“Ivan.” A man with a nightmare in his head and one who’d just realized he’d permit her to claw him, permit her to mark him.
As she’d already marked him that cold day among the dead, the bruise not a bruise at all, but the swiping marks of a cat’s claws. “What’s your name?” he asked, because to call her Lei without introduction would give away far too much.
“Tell me what happened that day,” she said instead of answering, slicing back her claws but continuing to stare at him with eyes that were hauntingly beautiful. “I need to know.”
Undone by the stark request, the ground shaky under him, he told her all of it. From the moment he’d found her, to the moment he’d “crashed” her mind with his own, jolting her to life.
“My cat knows you,” she said. “As if you’re inside me.” Another scowl, her hand going up to her temple before dropping back down. “Did you leave something inside me?”
“Psy can’t influence a changeling in such a way—and if I left something, I would’ve been able to track it, find you.” Instead of being haunted by dreams of an ocelot prowling through his world.
Narrowed eyes. “Something happened that day.”
“Yes.” Impossible to ignore that when it was taking all his will not to touch her. “But I can’t tell you what—though I do think you have it the other way around.”
Taking a box of energy bars offered by a shopkeeper who was handing them out to all the rescuers, she opened it and put several bars in his lap. And he thought of their starlit picnic and the food she’d made him try, a moment he’d gone over so many times that the memory was frozen in a glass bauble in his mind.
“Other way around?” she muttered when he didn’t continue. “What are you talking about?”
“I think you left something inme.” A thing of fur and teeth that had haunted him each day since.
Chapter 14
Incidents of Scarab Syndrome continue to rise in the general population.
—Address by Dr. Maia Ndiaye, PsyMed SF Echo, to virtual assembly of medical professionals from the Pacific Islands’ United Medical Corps
The Consortium can’t function as a cohesive unit without solid leadership. Where is the Architect who sold us this bill of goods?

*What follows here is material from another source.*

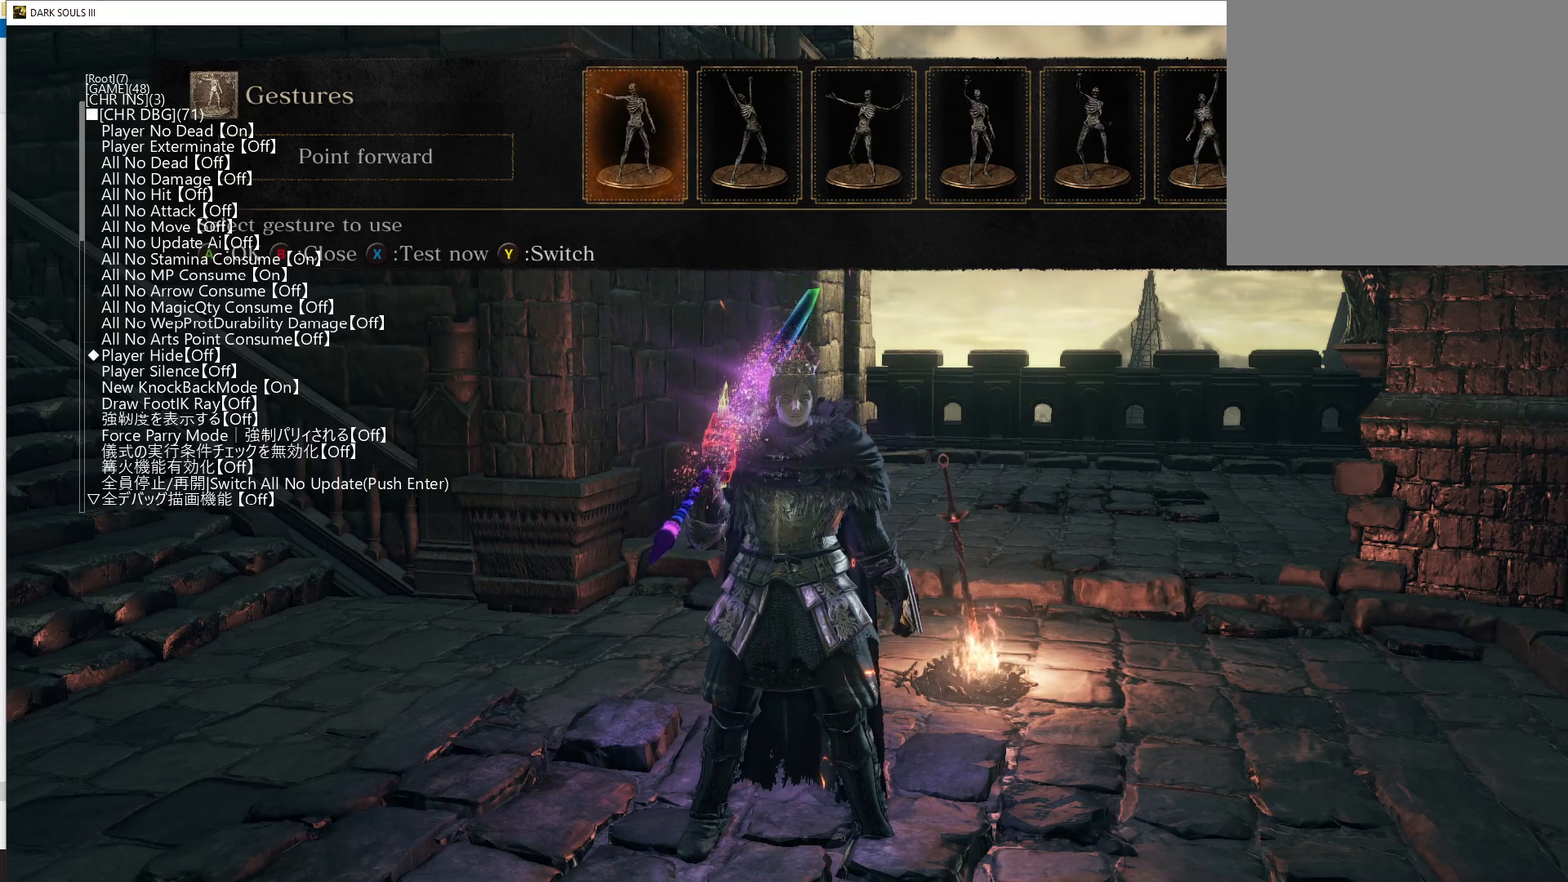
{"buttons": ["DPAD_DOWN"], "left_stick": "center", "right_stick": "center", "events": [[500, "DPAD_DOWN", "down"]]}
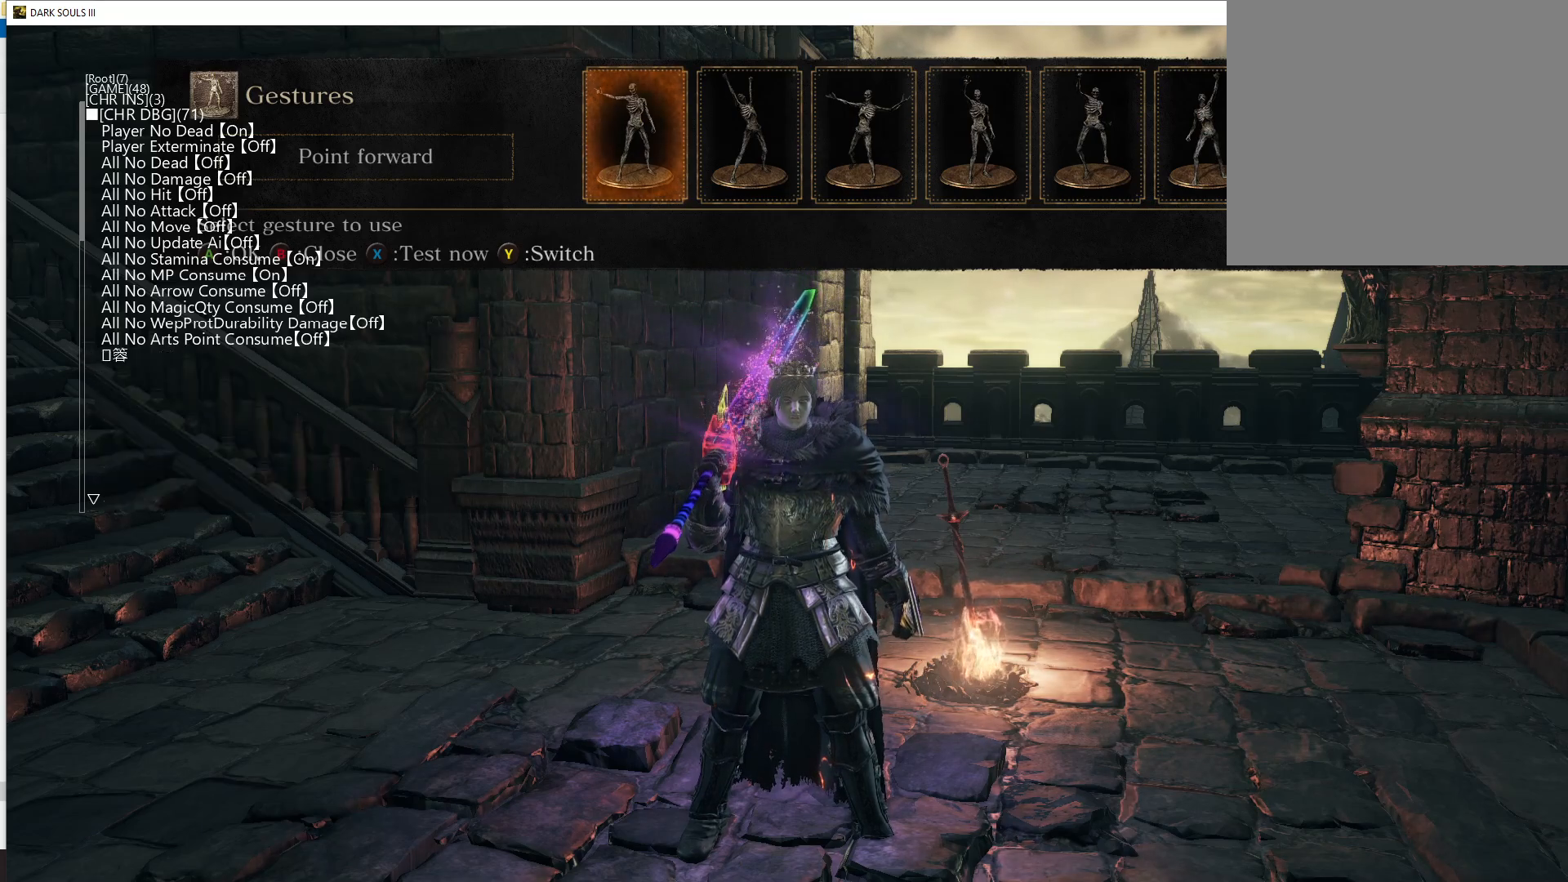
{"buttons": ["DPAD_UP"], "left_stick": "center", "right_stick": "center", "events": [[67, "DPAD_DOWN", "up"], [417, "DPAD_UP", "down"]]}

—Priority question from a member of the Consortium (unanswered)
THE ARCHITECT WHO had become Queen of the Scarabs was pleased. “You have done well,” she told those of her children whom she had selected for this task.
They didn’t respond, couldn’t respond, their minds too busy undertaking the work she’d assigned them. She had her own task, too, the most critical one of them all. Settling back in her office chair on the physical plane, she unleashed the full power of her mind on the psychic one.
And this time, none of the Psy, that old and weak race, could see her.
Chapter 15
Psy, human, changeling, all three races spend their lives searching for and highlighting differences, when the truth is that we are far more alike than we are not.
—Excerpt from “Reflections on Identity” by Keelie Schaeffer, PhD,Anthropology and Psychology Quarterly(March 2074)
“WE ALL KNOW healers have an ability analogous to a psychic one.”
Soleil stared at him, at this beautiful stranger who’d allowed her to touch him in a way that was far too intimate between people who’d only met once before—while one of them had been unconscious. Contrary to what her cat might believe, that didn’t count as a relationship.
Nose in the air, her cat twitched its tail.
“It’s Psy that play with minds,” she said, and made herself look away from the striking blue of his gaze. “Don’t try anything.”
“If I could have, I’d have found you,” he said again. “I looked for you, but you’d been transferred with no forwarding record. And you weren’t listed as a SkyElm ocelot. Were you visiting family there?”
The strange joy of finding out why he felt so familiar shattered as things spiked and twisted inside Soleil. She couldn’t answer, her cat, too, going mute within. This was a pain for which neither part of her had any words. It was one thing to know you were unwanted by your pack, another to be so viciously rejected.
Her alpha had disavowed her while she was helpless and broken.
A stir next to her that was electricity in the air. “You need to eat.”